[Input records Boundary: Start]
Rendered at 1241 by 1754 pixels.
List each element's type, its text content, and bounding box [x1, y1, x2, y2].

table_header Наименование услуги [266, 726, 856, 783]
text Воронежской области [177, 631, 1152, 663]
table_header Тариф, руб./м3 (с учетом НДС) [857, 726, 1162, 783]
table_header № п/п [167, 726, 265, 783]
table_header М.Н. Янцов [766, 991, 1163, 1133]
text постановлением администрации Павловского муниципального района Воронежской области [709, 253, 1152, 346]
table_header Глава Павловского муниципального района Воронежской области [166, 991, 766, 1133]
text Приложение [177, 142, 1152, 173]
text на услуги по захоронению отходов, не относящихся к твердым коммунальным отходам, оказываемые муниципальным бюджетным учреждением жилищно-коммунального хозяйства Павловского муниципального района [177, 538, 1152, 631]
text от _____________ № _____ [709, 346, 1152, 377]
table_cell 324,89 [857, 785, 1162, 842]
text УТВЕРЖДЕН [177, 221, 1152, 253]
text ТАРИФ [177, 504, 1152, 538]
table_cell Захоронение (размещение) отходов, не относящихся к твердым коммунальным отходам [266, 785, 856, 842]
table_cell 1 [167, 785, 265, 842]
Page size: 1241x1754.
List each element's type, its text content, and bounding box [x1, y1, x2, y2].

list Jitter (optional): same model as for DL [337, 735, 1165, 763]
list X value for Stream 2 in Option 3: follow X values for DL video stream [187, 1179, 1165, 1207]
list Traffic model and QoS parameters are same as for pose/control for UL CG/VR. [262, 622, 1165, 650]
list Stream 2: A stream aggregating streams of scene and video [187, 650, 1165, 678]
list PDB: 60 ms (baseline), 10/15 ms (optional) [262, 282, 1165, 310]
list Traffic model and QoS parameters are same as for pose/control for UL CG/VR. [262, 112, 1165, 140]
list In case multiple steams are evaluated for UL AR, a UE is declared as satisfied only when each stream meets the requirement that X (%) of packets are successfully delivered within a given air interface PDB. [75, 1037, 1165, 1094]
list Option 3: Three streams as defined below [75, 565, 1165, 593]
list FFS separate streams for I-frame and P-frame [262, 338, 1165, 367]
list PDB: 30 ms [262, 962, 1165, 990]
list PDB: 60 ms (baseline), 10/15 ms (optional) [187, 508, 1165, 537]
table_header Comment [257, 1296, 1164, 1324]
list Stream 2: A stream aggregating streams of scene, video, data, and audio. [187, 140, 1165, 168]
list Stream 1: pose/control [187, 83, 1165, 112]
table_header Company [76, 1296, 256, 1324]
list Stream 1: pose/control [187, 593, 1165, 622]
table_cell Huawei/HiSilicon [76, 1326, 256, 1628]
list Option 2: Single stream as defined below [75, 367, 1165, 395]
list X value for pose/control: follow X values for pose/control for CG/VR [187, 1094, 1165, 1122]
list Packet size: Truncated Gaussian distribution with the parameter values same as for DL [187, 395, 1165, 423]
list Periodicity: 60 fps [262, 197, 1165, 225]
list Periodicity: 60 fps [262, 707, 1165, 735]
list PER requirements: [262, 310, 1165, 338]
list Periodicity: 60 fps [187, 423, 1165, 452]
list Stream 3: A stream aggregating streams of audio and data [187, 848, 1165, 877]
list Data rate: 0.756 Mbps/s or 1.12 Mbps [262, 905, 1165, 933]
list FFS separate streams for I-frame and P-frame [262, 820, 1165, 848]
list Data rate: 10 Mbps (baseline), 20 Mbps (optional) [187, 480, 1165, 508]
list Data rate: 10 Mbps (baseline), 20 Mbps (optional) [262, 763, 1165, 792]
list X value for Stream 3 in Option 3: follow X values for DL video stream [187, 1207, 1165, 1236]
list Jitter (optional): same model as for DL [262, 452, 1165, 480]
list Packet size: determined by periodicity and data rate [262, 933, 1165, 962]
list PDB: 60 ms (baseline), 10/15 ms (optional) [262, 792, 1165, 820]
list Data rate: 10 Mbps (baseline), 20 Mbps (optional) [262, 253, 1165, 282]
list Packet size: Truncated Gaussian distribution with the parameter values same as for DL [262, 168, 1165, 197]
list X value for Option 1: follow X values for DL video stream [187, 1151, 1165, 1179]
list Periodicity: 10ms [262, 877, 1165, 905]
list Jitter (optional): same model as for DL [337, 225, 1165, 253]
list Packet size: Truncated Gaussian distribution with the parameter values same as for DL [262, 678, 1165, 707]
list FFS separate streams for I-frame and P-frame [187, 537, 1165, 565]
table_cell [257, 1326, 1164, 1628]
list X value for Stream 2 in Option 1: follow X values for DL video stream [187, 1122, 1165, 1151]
[Input records Boundary: End]
The records above should be duplicated in full, exactly as given.

Rendered at 1241 by 1754 pixels.
List each element's type, its text content, and bounding box [x1, y1, x2, y2].

table_header Наименование услуги [266, 726, 856, 783]
text Воронежской области [177, 631, 1152, 663]
table_header Тариф, руб./м3 (с учетом НДС) [857, 726, 1162, 783]
table_header № п/п [167, 726, 265, 783]
table_header М.Н. Янцов [766, 991, 1163, 1133]
text постановлением администрации Павловского муниципального района Воронежской области [709, 253, 1152, 346]
table_header Глава Павловского муниципального района Воронежской области [166, 991, 766, 1133]
text Приложение [177, 142, 1152, 173]
text на услуги по захоронению отходов, не относящихся к твердым коммунальным отходам, оказываемые муниципальным бюджетным учреждением жилищно-коммунального хозяйства Павловского муниципального района [177, 538, 1152, 631]
text от _____________ № _____ [709, 346, 1152, 377]
table_cell 324,89 [857, 785, 1162, 842]
text УТВЕРЖДЕН [177, 221, 1152, 253]
text ТАРИФ [177, 504, 1152, 538]
table_cell Захоронение (размещение) отходов, не относящихся к твердым коммунальным отходам [266, 785, 856, 842]
table_cell 1 [167, 785, 265, 842]
Page size: 1241x1754.
List each element's type, its text content, and bounding box [x1, y1, x2, y2].

list Jitter (optional): same model as for DL [337, 735, 1165, 763]
list X value for Stream 2 in Option 3: follow X values for DL video stream [187, 1179, 1165, 1207]
list Traffic model and QoS parameters are same as for pose/control for UL CG/VR. [262, 622, 1165, 650]
list Stream 2: A stream aggregating streams of scene and video [187, 650, 1165, 678]
list PDB: 60 ms (baseline), 10/15 ms (optional) [262, 282, 1165, 310]
list Traffic model and QoS parameters are same as for pose/control for UL CG/VR. [262, 112, 1165, 140]
list In case multiple steams are evaluated for UL AR, a UE is declared as satisfied only when each stream meets the requirement that X (%) of packets are successfully delivered within a given air interface PDB. [75, 1037, 1165, 1094]
list Option 3: Three streams as defined below [75, 565, 1165, 593]
list FFS separate streams for I-frame and P-frame [262, 338, 1165, 367]
list PDB: 30 ms [262, 962, 1165, 990]
list PDB: 60 ms (baseline), 10/15 ms (optional) [187, 508, 1165, 537]
table_header Comment [257, 1296, 1164, 1324]
list Stream 2: A stream aggregating streams of scene, video, data, and audio. [187, 140, 1165, 168]
list Stream 1: pose/control [187, 83, 1165, 112]
table_header Company [76, 1296, 256, 1324]
list Stream 1: pose/control [187, 593, 1165, 622]
table_cell Huawei/HiSilicon [76, 1326, 256, 1628]
list Option 2: Single stream as defined below [75, 367, 1165, 395]
list X value for pose/control: follow X values for pose/control for CG/VR [187, 1094, 1165, 1122]
list Packet size: Truncated Gaussian distribution with the parameter values same as for DL [187, 395, 1165, 423]
list Periodicity: 60 fps [262, 197, 1165, 225]
list Periodicity: 60 fps [262, 707, 1165, 735]
list PER requirements: [262, 310, 1165, 338]
list Periodicity: 60 fps [187, 423, 1165, 452]
list Stream 3: A stream aggregating streams of audio and data [187, 848, 1165, 877]
list Data rate: 0.756 Mbps/s or 1.12 Mbps [262, 905, 1165, 933]
list FFS separate streams for I-frame and P-frame [262, 820, 1165, 848]
list Data rate: 10 Mbps (baseline), 20 Mbps (optional) [187, 480, 1165, 508]
list Data rate: 10 Mbps (baseline), 20 Mbps (optional) [262, 763, 1165, 792]
list X value for Stream 3 in Option 3: follow X values for DL video stream [187, 1207, 1165, 1236]
list Jitter (optional): same model as for DL [262, 452, 1165, 480]
list Packet size: determined by periodicity and data rate [262, 933, 1165, 962]
list PDB: 60 ms (baseline), 10/15 ms (optional) [262, 792, 1165, 820]
list Data rate: 10 Mbps (baseline), 20 Mbps (optional) [262, 253, 1165, 282]
list Packet size: Truncated Gaussian distribution with the parameter values same as for DL [262, 168, 1165, 197]
list X value for Option 1: follow X values for DL video stream [187, 1151, 1165, 1179]
list Periodicity: 10ms [262, 877, 1165, 905]
list Jitter (optional): same model as for DL [337, 225, 1165, 253]
list Packet size: Truncated Gaussian distribution with the parameter values same as for DL [262, 678, 1165, 707]
list FFS separate streams for I-frame and P-frame [187, 537, 1165, 565]
table_cell [257, 1326, 1164, 1628]
list X value for Stream 2 in Option 1: follow X values for DL video stream [187, 1122, 1165, 1151]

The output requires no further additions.